VOS TÂCHES:
• A. Répondez aux questions suivantes à partir du texte sur la photographie pauvre.
(i) En référence à quel mouvement artistique la photographie pauvre y est-elle définie ?
(ii) De quel pays et dans quelle décennie ce mouvement a-t-il été initié ?
(iii) Entre quels deux termes la photographie est-elle présentée comme un rapport ?
• B. Recopiez le passage du texte sur la photographie pauvre en commençant à « La photographie est » et en terminant à « étant l'œuvre photographique. », et substituez « scène » à « situation ».
----- EXTRAIT DU TEXTE
Christine Felten et Véronique Massinger, Autoportrait Double, 28 mars 1996. 1/1, impression lumineuse directe (sténopé) sur papier inversible couleur, 147x100 cm. Courtesy Galerie Michèle Chomette, Paris

Nous définirons ici la photographie pauvre en référence à l'Arte Povera, comme initiant un art ad minima ne se limitant pas à la seule réduction de la photographie naturelle à la production d'un négatif réitérable à merci, mais englobant dans un contexte post-moderniste une esthétique du prosaïque, où la mise en œuvre (construction et exploitation des boîtiers) est tout autant affirmée que l'œuvre (production et réception des images) et le questionnement plastique, pensé dans le sens de la spécificité du médium, porte moins sur l'aspect visible des choses que sur leurs visibilités.

La photographie pauvre se revendique comme contre-culture de la photographie classique où, sous la pression unificatrice de la mondialisation et de la pensée unique, l'automatisation et l'uniformisation des appareils photographiques se ressent également dans les pratiques (standardisation des prises de vue, des sujets et taylorisation des différentes phases du procédé).

La photographie pauvre dessille les yeux sur l'histoire du médium photographique en réinsérant la notion d'aléatoire et de processus empirique dans le champ de l'art (contemporain).

Mouvement initié des U.S.A. dans les années 80 [94], la photographie pauvre s'inscrit dans la mouvance de la post-modernité comme une esthétique intégrant tradition et novation par le jeu de la citation ou plus précisément d'une relecture en forme d'état des lieux de l'histoire du médium photographique. L'exploration raisonnée des techniques primitives de prises de vue par des photographes souvent dotés d'une culture scientifique de l'image s'inscrit également dans une critique implicite de l'atrophie de l'expérience que génère une technique actuelle de plus en plus sophistiquée. L'archétype étant l'aspect rudimentaire, voire la rusticité du sténopé à comparer avec le luxe ostentatoire des appareils photographique moderne.

La photographie est un rapport entre un individu (l'opérateur photographe) et une situation. Il s'ensuit des questions de choix : choix du regard comme, ensuite, choix de la présentation, le résultat étant l'œuvre photographique.

Mais, l'utilisation d'un sténopé implique des données supplémentaires, des nouveaux choix, en amont de ce processus que nous venons de décrire : ceux de la détermination des paramètres physiques et optiques, puis de la construction des boîtiers par exemple, qui consiste à créer ou à convertir un objet ou un espace en sténopé selon un projet plastique déterminé. Sachant que ce sont les caractéristiques techniques des boîtiers qui déterminent avant toute chose et par substitution le regard de l'opérateur, il en découle que les contraintes techniques inhérentes à la photographie pauvre font partie intégrante du propos plastique et sont étudiées à ce titre par l'opérateur.

Bien que la formation de l'image prenne appui sur une réalité extérieure, l'acte de photographier avec un sténopé reconduit plus à lui-même qu'à cette réalité en la questionnant moins sur son aspect visible que sur sa visibilité. En définitive et ontologiquement, l'image répond avant tout aux critères de la machine qui la produit.
----------
----- DONNÉES EXTRAITES
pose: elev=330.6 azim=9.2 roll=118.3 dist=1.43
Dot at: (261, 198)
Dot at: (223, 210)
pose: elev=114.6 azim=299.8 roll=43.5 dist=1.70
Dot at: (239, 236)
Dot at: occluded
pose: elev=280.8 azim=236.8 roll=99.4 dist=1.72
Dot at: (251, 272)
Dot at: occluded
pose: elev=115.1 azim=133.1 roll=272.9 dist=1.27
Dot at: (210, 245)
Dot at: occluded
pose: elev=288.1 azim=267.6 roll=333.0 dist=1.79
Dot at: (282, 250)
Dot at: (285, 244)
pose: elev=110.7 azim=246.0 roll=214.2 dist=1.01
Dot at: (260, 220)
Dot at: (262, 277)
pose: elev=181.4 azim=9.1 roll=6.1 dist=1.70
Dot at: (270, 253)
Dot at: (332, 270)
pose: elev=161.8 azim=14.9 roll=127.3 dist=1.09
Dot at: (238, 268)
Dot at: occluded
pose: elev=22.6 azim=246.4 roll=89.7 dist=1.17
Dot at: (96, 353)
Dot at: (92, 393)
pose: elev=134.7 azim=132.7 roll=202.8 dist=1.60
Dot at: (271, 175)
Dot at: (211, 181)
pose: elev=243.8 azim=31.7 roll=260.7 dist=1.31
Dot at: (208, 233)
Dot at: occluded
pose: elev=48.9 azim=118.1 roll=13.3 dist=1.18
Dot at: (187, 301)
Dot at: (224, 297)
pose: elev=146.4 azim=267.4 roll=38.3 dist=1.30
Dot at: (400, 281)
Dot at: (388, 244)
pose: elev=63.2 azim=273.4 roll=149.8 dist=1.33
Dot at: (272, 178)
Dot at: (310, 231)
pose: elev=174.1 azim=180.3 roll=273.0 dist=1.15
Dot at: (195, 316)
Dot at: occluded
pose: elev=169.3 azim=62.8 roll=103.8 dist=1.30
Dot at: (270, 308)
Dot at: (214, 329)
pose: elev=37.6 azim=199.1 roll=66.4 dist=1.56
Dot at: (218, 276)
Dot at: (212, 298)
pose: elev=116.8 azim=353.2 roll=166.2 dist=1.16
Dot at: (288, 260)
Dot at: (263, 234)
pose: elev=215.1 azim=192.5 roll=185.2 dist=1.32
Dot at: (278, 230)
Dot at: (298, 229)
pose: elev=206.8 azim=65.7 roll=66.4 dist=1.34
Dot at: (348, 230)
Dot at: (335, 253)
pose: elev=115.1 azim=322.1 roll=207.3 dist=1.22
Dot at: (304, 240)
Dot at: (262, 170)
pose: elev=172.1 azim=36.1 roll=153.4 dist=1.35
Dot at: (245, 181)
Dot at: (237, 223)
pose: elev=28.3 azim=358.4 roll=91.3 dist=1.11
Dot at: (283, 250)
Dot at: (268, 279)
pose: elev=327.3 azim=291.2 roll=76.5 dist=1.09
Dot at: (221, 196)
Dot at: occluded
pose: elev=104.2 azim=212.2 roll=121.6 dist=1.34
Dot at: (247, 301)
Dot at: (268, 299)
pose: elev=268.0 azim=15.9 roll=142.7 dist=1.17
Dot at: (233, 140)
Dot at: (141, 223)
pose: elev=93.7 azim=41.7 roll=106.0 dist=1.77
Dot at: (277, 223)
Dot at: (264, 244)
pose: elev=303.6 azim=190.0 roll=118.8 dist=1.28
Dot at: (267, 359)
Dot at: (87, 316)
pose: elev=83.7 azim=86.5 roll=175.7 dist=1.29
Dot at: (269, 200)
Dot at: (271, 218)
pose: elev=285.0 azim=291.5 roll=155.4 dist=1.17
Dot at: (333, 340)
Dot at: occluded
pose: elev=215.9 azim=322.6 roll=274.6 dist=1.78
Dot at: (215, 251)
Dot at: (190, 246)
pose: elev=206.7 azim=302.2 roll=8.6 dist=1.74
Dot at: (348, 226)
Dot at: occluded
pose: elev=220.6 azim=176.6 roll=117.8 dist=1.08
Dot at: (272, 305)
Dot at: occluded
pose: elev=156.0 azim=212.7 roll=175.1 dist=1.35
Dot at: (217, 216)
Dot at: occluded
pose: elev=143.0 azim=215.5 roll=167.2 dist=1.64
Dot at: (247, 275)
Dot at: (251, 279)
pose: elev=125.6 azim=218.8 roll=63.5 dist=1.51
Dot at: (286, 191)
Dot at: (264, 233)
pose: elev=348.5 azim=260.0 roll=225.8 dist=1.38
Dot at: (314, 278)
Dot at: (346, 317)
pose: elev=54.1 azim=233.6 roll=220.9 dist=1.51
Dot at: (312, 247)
----------
RÉSULTATS:
• A.
(i) L'Arte Povera.
(ii) Des U.S.A., dans les années 80.
(iii) Entre un individu (l'opérateur photographe) et une situation.

• B.
La photographie est un rapport entre un individu (l'opérateur photographe) et une scène. Il s'ensuit des questions de choix : choix du regard comme, ensuite, choix de la présentation, le résultat étant l'œuvre photographique.